**节选原文**
□ □ □ □ □
传统金属在变形初期以位错滑移为主,随变形程度增加,从而诱发孪晶,以实现孪晶与位错协调变形。与传统金属不同,CrCoNi中熵合金由于具有极低的层错能,容易在变形过程中形成大量的层错、位错和孪晶。在变形中引入纳米孪晶细化晶粒,通过细晶强化实现强度和韧性的协调提升,且孪晶可以形成立体网络提升中熵合金的协调变形能力。此外,CrCoNi合金在变形过程中,位错与孪晶存在相互作用,位错塞积后引发孪晶,孪晶进而阻碍位错运动并同时增大位错密度,调整位错滑移通道,以促使位错交滑移。如此往复,CrCoNi合金的塑性变形更加均匀,从而使强度和韧性这一矛盾得以协调。
□ □ □ □ □
**所给条目**
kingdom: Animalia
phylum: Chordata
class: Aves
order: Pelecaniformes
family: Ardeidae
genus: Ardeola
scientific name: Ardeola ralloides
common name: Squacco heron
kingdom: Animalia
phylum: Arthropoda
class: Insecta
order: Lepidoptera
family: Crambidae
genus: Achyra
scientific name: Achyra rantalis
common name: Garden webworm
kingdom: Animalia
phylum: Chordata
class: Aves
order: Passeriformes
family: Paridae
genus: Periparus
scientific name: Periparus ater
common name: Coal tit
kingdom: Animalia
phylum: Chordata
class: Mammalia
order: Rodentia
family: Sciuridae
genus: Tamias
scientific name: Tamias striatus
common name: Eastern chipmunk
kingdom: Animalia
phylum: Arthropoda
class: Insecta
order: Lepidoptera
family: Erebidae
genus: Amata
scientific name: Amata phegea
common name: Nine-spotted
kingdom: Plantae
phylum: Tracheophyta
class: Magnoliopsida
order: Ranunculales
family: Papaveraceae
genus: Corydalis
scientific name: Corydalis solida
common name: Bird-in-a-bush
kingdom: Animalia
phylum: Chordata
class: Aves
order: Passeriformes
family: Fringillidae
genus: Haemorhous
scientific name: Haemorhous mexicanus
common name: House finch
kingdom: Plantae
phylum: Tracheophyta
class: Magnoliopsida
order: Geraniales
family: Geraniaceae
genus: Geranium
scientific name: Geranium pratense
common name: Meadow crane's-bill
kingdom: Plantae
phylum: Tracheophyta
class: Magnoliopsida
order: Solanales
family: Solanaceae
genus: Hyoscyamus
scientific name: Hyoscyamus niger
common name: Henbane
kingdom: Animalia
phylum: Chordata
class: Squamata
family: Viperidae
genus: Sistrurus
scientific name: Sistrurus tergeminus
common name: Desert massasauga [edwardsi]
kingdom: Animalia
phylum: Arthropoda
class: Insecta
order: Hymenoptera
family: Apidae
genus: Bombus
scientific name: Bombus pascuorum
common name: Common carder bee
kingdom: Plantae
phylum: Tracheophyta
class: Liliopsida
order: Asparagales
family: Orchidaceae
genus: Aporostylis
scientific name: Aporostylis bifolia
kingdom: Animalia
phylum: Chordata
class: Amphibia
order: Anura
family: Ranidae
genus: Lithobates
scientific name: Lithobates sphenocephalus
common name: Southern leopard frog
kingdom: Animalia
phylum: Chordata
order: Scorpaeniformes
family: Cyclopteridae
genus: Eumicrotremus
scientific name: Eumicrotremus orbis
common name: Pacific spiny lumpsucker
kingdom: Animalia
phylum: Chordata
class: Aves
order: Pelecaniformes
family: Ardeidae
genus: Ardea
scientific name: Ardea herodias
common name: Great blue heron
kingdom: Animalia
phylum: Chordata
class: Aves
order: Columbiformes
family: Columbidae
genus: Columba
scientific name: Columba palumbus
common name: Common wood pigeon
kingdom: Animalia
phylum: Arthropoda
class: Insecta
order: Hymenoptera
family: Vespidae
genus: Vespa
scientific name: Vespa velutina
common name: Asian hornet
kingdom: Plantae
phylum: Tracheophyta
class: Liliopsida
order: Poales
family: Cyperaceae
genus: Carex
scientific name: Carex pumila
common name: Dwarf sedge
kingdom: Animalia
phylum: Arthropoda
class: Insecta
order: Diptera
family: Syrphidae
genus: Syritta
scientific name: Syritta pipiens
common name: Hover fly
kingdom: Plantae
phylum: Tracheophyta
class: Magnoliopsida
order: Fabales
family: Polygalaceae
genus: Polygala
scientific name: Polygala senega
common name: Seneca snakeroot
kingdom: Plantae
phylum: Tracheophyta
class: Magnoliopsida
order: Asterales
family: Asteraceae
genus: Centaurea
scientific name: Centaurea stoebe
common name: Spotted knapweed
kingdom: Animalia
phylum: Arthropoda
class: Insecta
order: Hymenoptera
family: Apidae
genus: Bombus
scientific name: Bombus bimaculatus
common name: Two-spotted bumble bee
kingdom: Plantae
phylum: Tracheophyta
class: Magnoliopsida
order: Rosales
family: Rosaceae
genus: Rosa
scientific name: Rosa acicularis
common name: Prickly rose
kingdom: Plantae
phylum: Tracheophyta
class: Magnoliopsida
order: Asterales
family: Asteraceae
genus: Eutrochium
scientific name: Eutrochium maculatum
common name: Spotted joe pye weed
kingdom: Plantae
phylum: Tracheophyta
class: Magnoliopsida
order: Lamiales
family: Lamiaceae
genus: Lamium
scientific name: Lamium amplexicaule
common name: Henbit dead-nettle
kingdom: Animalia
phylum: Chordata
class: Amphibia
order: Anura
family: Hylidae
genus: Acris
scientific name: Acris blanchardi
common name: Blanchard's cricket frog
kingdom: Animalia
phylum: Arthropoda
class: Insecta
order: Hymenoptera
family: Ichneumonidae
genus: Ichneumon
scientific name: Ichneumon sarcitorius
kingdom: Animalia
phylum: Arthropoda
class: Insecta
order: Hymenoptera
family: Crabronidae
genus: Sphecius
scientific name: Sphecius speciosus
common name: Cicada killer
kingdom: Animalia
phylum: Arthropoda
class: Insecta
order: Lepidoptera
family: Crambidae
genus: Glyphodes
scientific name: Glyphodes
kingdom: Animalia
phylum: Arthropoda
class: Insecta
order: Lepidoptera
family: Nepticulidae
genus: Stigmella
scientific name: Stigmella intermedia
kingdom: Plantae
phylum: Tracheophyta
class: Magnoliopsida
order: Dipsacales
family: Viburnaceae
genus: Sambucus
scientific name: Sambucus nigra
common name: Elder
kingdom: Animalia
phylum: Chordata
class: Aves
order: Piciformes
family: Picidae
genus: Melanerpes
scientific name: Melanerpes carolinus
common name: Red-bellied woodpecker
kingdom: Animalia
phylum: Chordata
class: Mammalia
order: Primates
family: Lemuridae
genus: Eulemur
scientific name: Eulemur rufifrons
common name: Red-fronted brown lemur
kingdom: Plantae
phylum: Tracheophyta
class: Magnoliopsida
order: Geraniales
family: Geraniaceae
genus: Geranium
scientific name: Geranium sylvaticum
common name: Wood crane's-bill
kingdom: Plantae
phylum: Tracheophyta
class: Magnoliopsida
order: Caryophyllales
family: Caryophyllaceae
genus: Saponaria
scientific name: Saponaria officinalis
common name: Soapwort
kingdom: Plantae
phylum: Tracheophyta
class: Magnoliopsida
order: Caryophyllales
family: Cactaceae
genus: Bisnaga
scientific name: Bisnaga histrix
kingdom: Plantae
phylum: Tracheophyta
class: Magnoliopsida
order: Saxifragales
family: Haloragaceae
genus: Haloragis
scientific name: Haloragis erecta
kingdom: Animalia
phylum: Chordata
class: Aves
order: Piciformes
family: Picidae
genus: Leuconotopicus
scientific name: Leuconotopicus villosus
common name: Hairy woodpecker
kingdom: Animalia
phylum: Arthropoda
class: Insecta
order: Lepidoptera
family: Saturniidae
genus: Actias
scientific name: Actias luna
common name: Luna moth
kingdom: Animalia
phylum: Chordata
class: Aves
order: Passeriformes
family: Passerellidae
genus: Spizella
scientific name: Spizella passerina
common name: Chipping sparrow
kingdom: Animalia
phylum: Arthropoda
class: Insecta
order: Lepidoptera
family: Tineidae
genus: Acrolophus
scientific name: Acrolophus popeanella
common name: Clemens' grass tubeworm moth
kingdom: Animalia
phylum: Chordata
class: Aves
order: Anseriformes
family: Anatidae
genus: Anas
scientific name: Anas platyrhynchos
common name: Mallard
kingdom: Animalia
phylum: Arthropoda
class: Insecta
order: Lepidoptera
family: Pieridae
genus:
□ □ □ □ □
请将上面那段关于CrCoNi中熵合金变形机制的节选原文一字不改地完整照录一遍。

**参考答案**
传统金属在变形初期以位错滑移为主,随变形程度增加,从而诱发孪晶,以实现孪晶与位错协调变形。与传统金属不同,CrCoNi中熵合金由于具有极低的层错能,容易在变形过程中形成大量的层错、位错和孪晶。在变形中引入纳米孪晶细化晶粒,通过细晶强化实现强度和韧性的协调提升,且孪晶可以形成立体网络提升中熵合金的协调变形能力。此外,CrCoNi合金在变形过程中,位错与孪晶存在相互作用,位错塞积后引发孪晶,孪晶进而阻碍位错运动并同时增大位错密度,调整位错滑移通道,以促使位错交滑移。如此往复,CrCoNi合金的塑性变形更加均匀,从而使强度和韧性这一矛盾得以协调。